妻と二人暮らしのこの男性の家には、食べるものがほとんどなく、1日に1食がやっと。この日も重労働を前にして、何も食べずに家を出て、昼に食べる弁当も持っていなかった。
夫が倒れたという連絡を受けて駆けつけた妻は「家に食べるものが何もない、退院して帰宅しても何も食べさせてあげられない」と泣きじゃくったという。
それを聞いた医師たちは、昼食から1匙ずつご飯を集めて、老夫婦に手渡した。その優しさに触れた夫婦は、しばらく泣き続けていたとのことだ。
北朝鮮の人々の間には助け合いの精神が根付いていて、誰かから強制されなくても困った人を助けることはよくあるようだ。一方で、金正恩総書記や朝鮮労働党は「人民愛」を強調するが、人民には冷たい。実際、今回の事態を受けて、朝鮮共産党沙里院市委員会の下した緊急指示はこんなものだ。
「61歳以上の年老保障者(年金受給者)は、弁当を持たなくても(田畑に)行き来できるように午前だけ仕事をさせよ、洞事務所は車で送り迎えせよ」
動員免除はせず、時間短縮で対応せよということだ。

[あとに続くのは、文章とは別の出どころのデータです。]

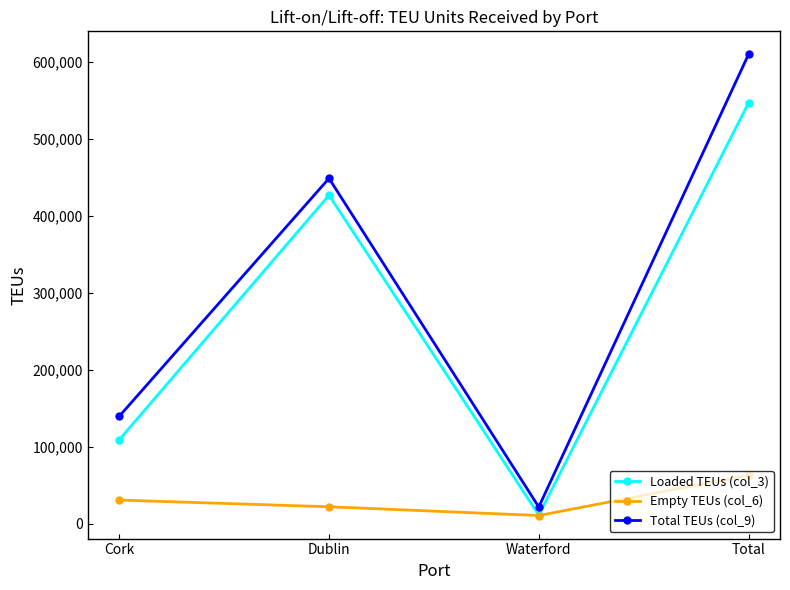

What is the sum of all Empty TEUs (col_6) values?

125868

いや、これでもかなりマシな方かもしれない。
金正恩氏は2012年、指導者就任の祝宴のためにこの近隣地域から食糧を根こそぎ徴発し、大量の餓死者を出した「前科」がある。また、現在各地で餓死者が出ているが、充分な対策を取っていない。地域によっては、6割が「絶糧世帯」、つまり食べ物が底をついた世帯となっているが、その対応は地方に丸投げしている。